• [Estratto del testo]:
+===+
Intanto, nell'ottobre del '22 i fascisti, trascinati da Mussolini, erano arrivati a Roma. Dal governo e dal re non arrivò nessun ordine di spazzarli via, e così, l'esercito da operetta vinse la più improbabile delle battaglie. Mussolini venne incaricato di formare il nuovo governo e lui lo formò. L'intero gruppo dirigente comunista e i massimalisti di Serrati si trovavano a Mosca, per una riunione del Comintern. Al loro rientro in Italia, trovarono il fascismo al potere.

In tutta questa fase, Gramsci stesso, come s'è visto, non riuscì a combinare granché, stretto nella disciplina di partito e costretto ad una innaturale posizione attendista, imposta da Bordiga.
Quando il Comintern cercò di imporre al partito italiano la riunificazione con i socialisti massimalisti di Serrati, l'intera direzione si dimise per protesta. Si era all'inizio del 1923. Tra febbraio ed aprile Mussolini fece arrestare quasi tutti i componenti del comitato centrale, insieme a 72 segretari provinciali. Fu Gramsci, che si trovava a Vienna, a rendersi conto per primo che la situazione non era più sostenibile. Cominciò allora a lavorare alla costruzione di un nuovo gruppo dirigente. Rientrato in Italia nel 1924, dopo la sua elezione a deputato, riuscì a radunare attorno alle proprie posizioni, che erano quelle del Comintern, dirigenti influenti come Terracini, Togliatti, Leonetti, Grieco e Scoccimarro. Questo nuovo gruppo non aveva ancora la maggioranza del partito. Al congresso di Como dell'aprile 1924 la fazione di Bordiga ottenne 41 delegati su 67. Al gruppo di Gramsci andarono solo 9 delegati e alla destra di Tasca ne andarono 8. Ma solo due anni dopo, al Congresso di Lione, svoltosi in Francia per motivi di sicurezza, Gramsci ebbe finalmente la maggioranza.
+===+
• [Elenco compiti]:
1. Nell'estratto su Gramsci, quanti delegati ottenne la fazione di Bordiga al congresso di Como dell'aprile 1924?
2. Trascrivi dall'estratto su Gramsci il passo che comincia con "In tutta questa" e termina con "imposta da Bordiga.".

• [Voci fornite]:
+===+
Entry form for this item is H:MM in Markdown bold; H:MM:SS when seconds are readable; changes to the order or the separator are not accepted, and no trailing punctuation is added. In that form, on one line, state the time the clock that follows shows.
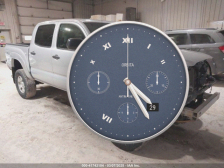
**4:25**
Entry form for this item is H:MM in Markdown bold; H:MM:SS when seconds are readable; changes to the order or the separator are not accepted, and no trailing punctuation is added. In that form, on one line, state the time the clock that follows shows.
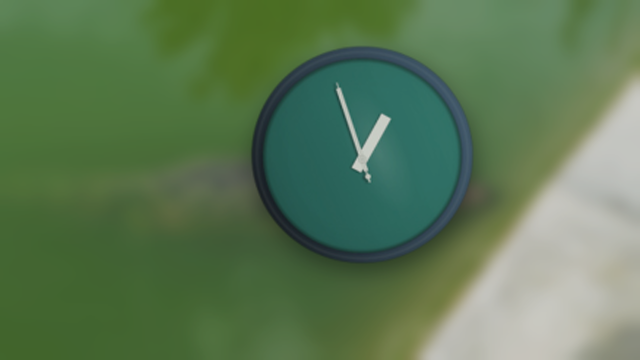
**12:56:57**
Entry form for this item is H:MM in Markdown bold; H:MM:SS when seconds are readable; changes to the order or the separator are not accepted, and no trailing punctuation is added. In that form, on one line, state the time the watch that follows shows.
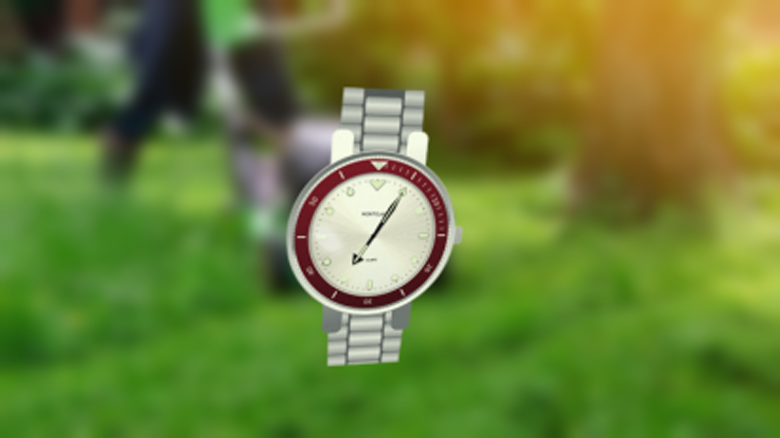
**7:05**
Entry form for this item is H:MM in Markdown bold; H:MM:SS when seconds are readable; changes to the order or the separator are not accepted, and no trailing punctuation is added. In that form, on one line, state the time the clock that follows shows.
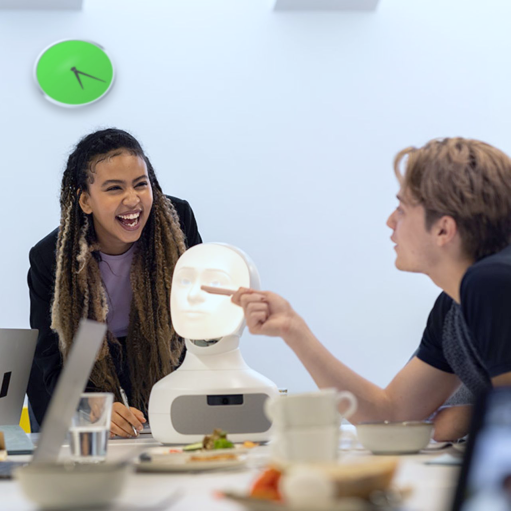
**5:19**
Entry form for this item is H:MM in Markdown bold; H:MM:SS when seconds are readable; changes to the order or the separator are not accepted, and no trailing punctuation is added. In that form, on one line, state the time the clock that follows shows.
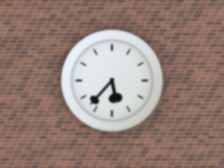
**5:37**
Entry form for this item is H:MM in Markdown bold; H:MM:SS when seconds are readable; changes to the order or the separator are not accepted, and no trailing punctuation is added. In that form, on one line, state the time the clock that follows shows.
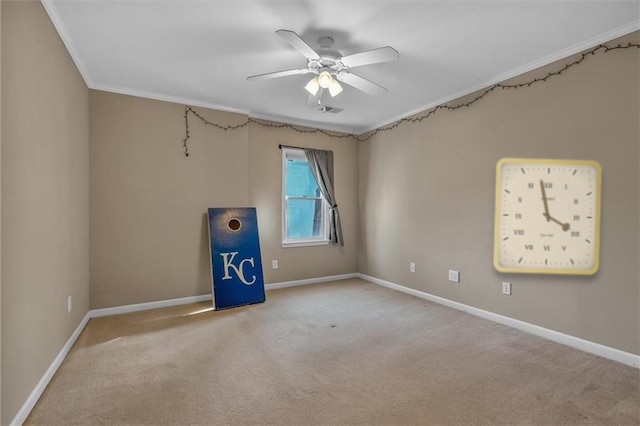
**3:58**
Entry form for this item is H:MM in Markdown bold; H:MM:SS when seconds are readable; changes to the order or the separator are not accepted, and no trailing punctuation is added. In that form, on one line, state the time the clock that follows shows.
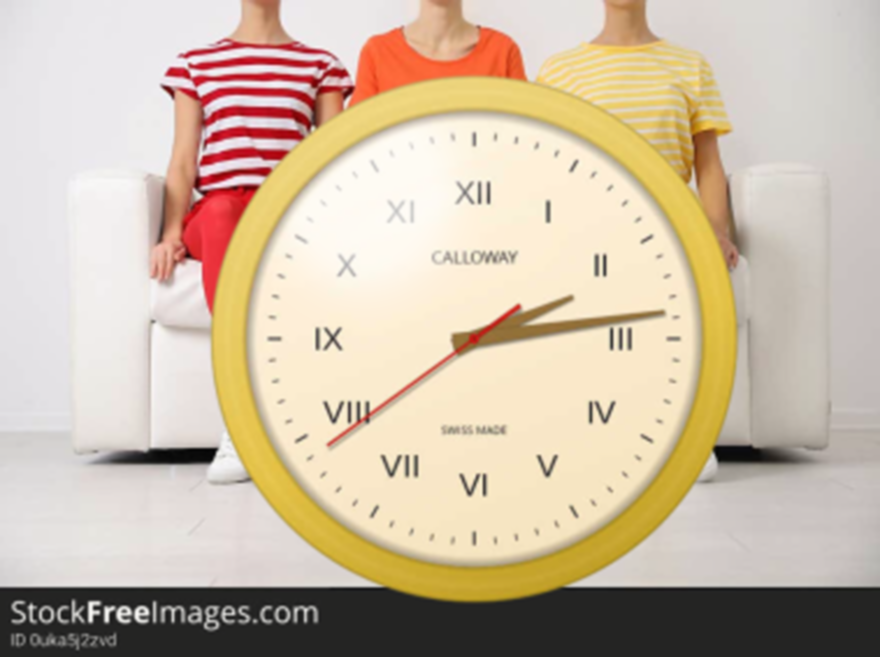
**2:13:39**
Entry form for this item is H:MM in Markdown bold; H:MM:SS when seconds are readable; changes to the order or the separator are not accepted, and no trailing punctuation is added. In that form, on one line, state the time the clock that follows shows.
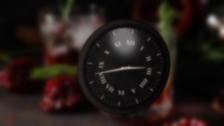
**2:42**
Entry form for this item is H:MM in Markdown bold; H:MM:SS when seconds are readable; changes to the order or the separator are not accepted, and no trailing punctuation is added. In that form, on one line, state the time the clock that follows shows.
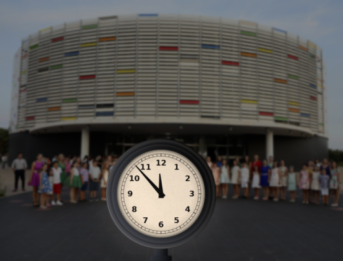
**11:53**
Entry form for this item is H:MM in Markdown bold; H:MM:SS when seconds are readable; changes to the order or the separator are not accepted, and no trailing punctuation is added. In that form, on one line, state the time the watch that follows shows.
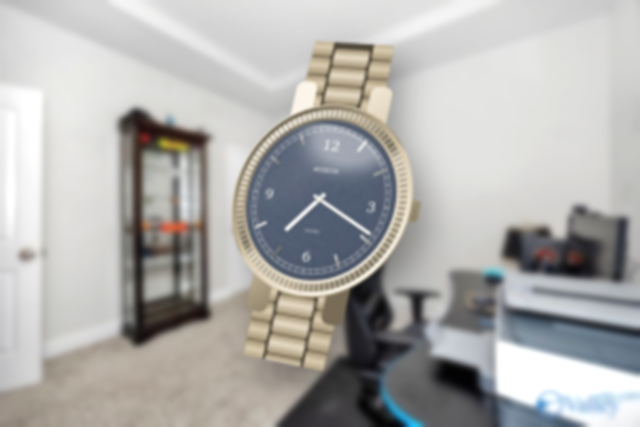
**7:19**
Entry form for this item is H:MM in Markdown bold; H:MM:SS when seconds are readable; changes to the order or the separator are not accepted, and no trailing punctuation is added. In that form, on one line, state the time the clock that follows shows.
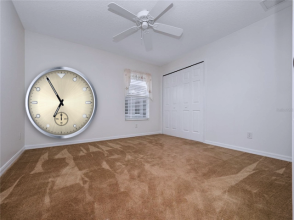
**6:55**
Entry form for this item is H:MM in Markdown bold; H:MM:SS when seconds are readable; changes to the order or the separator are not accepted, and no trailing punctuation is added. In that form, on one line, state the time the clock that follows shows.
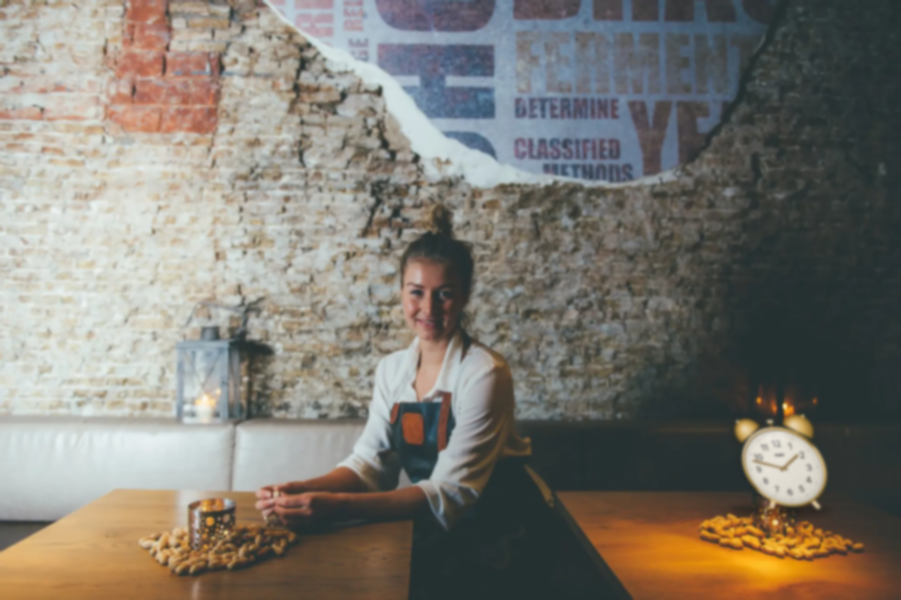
**1:48**
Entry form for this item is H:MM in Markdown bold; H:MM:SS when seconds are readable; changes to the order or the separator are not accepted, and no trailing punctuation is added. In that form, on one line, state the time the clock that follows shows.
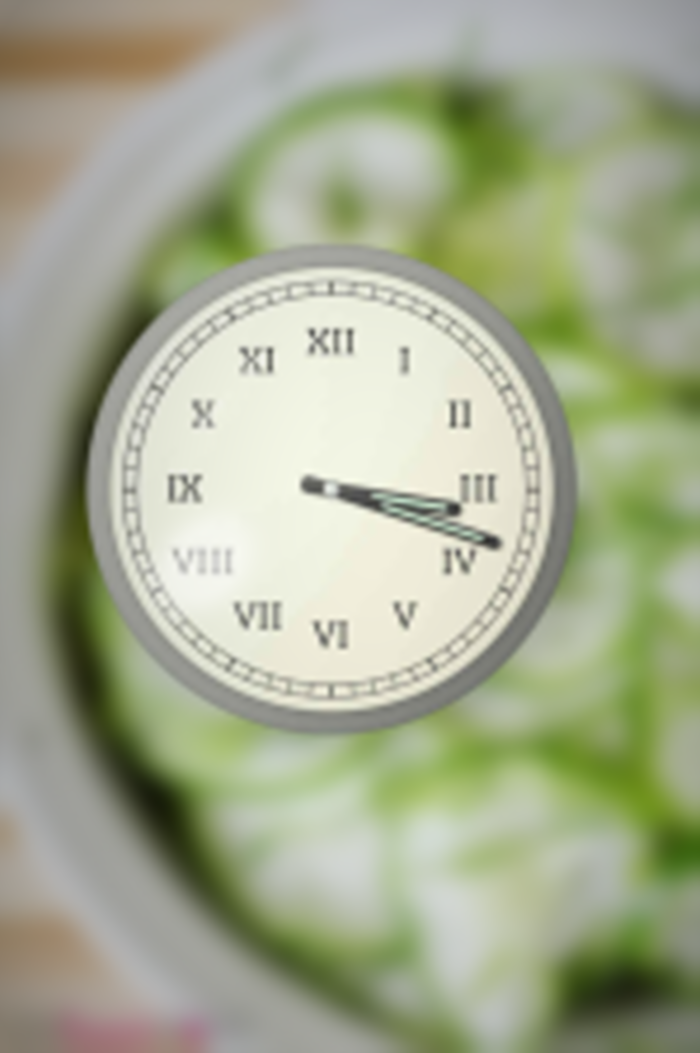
**3:18**
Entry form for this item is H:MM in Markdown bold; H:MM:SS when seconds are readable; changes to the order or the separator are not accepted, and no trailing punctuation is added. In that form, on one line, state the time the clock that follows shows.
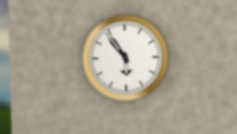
**5:54**
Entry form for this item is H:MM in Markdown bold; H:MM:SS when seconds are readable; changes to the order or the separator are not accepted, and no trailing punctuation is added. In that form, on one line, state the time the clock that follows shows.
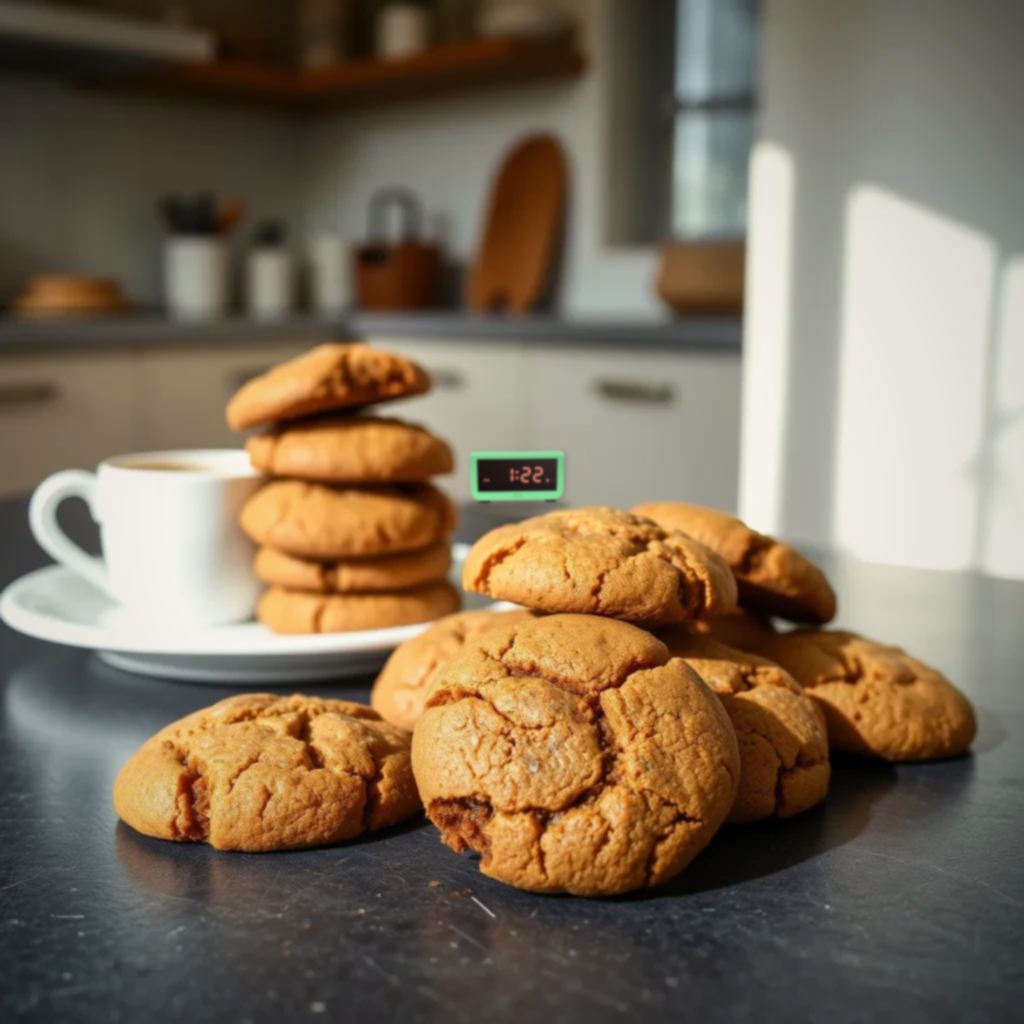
**1:22**
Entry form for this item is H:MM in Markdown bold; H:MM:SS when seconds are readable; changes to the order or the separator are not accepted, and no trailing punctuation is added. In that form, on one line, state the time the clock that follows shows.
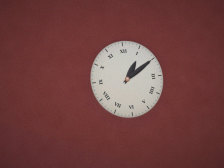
**1:10**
+===+
• [Risposte]:
1. 41 delegati su 67.

2.
In tutta questa fase, Gramsci stesso, come s'è visto, non riuscì a combinare granché, stretto nella disciplina di partito e costretto ad una innaturale posizione attendista, imposta da Bordiga.